Maurice et Madagascar peuvent conjuguer leurs forces afin de faire de l’océan Indien la « sourcing destination » préférée des acheteurs américains, a estimé mercredi le président de la MEXA, Philip Ryle, lors d’une réception organisée au Domaine les Pailles pour marquer l’extension par les autorités américaines de l’AGOA pour une période de dix ans.
Le ministre des Affaires étrangères et du Commerce international, Étienne Sinatambou, tout en exprimant sa satisfaction concernant l’extension de l’AGOA, a souligné que la décision américaine « n’est pas une fin en soi » mais « marque le début des efforts qui doivent être faits par tous les pays concernés », dont Maurice, « afin d’être compétitifs et de manufacturer des produits de qualité » pour le marché américain. De son côté, le ministre des Coopératives et des PME, Soomilduth Bholah, a observé que de vastes possibilités s’offrent aux petites et moyennes entreprises.
La réception organisée par la MEXA a permis de rendre hommage à tous ceux qui se sont battus pour l’extension de l’AGOA au niveau du gouvernement et du secteur privé. Les autorités américaines qui, à travers l’ambassade américaine à Maurice, ont soutenu la cause africaine et mauricienne, ont également été remerciées. Pour Philip Ryle, l’extension de l’AGOA « offrira une visibilité, une stabilité et une prévisibilité, qui sont des éléments essentiels pour attirer des investissements ». Avec l’entrée en vigueur de l’AGOA en 2000, Maurice avait été en mesure d’attirer des filatures de coton. « At the level of MEXA we have no doubt that if we have been able to attract investment then, we should be able to do so now in both textile and non textile sectors », a-t-il dit. Grâce aux incitations offertes par le gouvernement de l’époque, trois filatures s’étaient installées à Maurice avec des investissements totaux de Rs 4,5 milliards, générant 3 000 emplois additionnels et répondant à un tiers de la demande en coton. Ce qui a permis au secteur du textile et de l’habillement de s’intégrer verticalement et d’être compétitif de manière à répondre à la demande changeante des clients durant un laps de temps très court. Pour Philip Ryle, si Maurice dispose d’un nombre limité d’exportateurs, a un manque de visibilité sur le marché américain et est « trop petite pour attirer l’attention » des acheteurs internationaux, le pays peut néanmoins jouer une carte régionale. « Mauritius already contribute to 60% of the Textiles and apparels exports of Madagascar. We could join forces with Madagascar to create the momentum for the Indien Ocean to become the preferred sourcing destination of the US buyers. It will be a win-win situation for both textile and non textile sectors », a-t-il insisté.

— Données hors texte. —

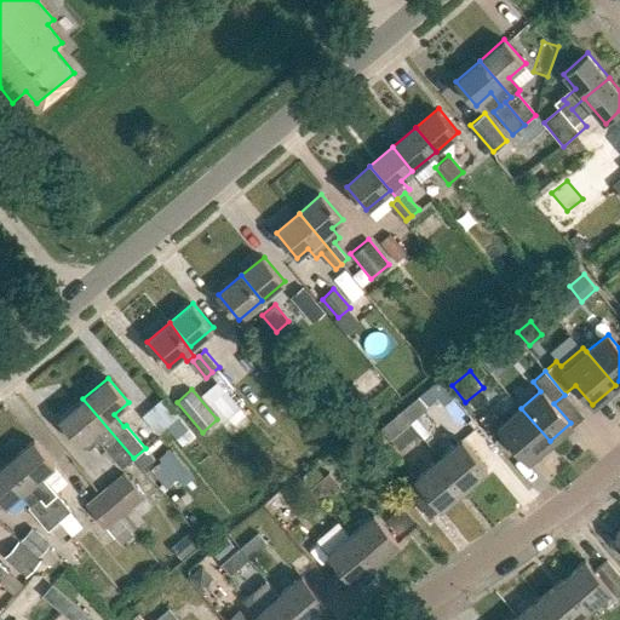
[(212,402),(227,420),(230,417),(236,424),(248,414),(242,407),(244,406),(229,389),(212,402)]
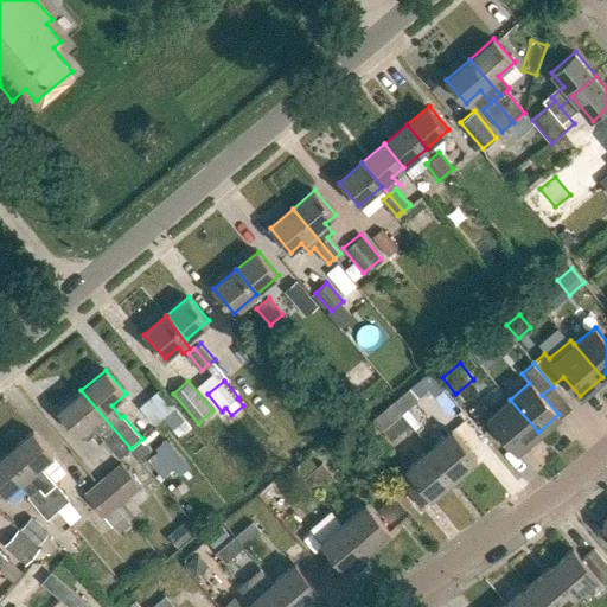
[(149,396),(139,406),(154,422),(161,415),(173,428),(185,417),(159,388),(149,396)]
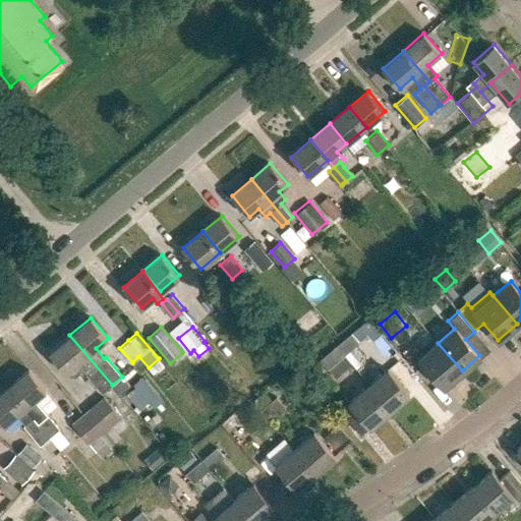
[(322,360),(330,370),(360,344),(352,334),(322,360)]
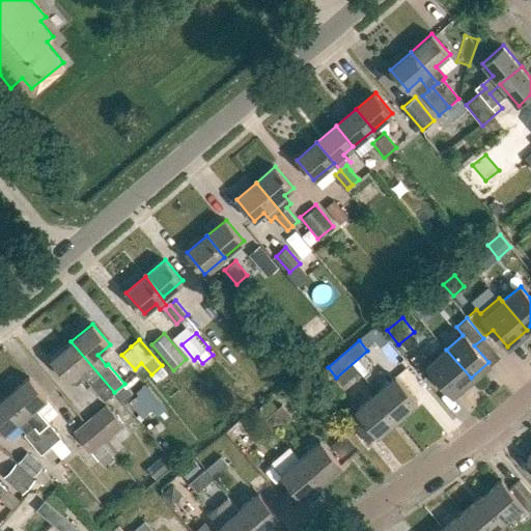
[(84,378),(104,401),(114,392),(71,341),(50,359),(67,380),(71,384),(77,384),(84,378)]
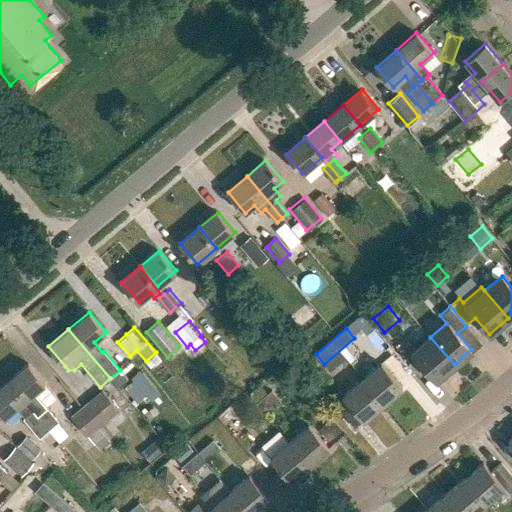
[(430,337),(412,353),(435,380),(454,364),(430,337)]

Étienne Sinatambou a rappelé que les Américains ont indiqué que l’AGOA ne serait pas renouvelée à nouveau. Par conséquent, les pays africains, dont Maurice, ont dix ans pour utiliser au maximum l’AGOA pour mettre leur pays sur les rails du développement économique. Il a dans le même souffle rappelé « les dangers qui menacent les producteurs africains et mauriciens » et a cité, entre autres, l’introduction par l’OMC du système « Duty free Quota free » pour les pays les moins avancés (PMA). Si cette politique est mise en pratique, des pays comme le Vietnam, le Cambodge et le Bangladesh représenteront de rudes concurrents pour les producteurs africains et mauriciens. Par conséquent, il a estimé que l’extension de l’AGOA est « loin d’être une fin en soi » mais « marque plutôt le début des efforts en vue de rendre les produits mauriciens plus compétitifs et plus conformes aux normes internationales ». Il a aussi expliqué que pas moins de 7 000 produits peuvent être exportés vers les États-Unis.
Le ministre Bholah a déploré que « beaucoup d’entrepreneurs ne sont pas au courant des facilités offertes par l’AGOA ». Il a invité les entrepreneurs mauriciens à faire de leur mieux pour avoir un avantage compétitif afin de mieux pénétrer le marché américain. Maurice Vigier de Latour, qui a été associé à l’AGOA depuis le début, a lui aussi parlé des « efforts consentis » pour l’obtention de cette extension. Il a également remercié Lilowtee Rajmun, la directrice de la MEXA, « pour le travail abattu tout au long de la campagne de lobbying ».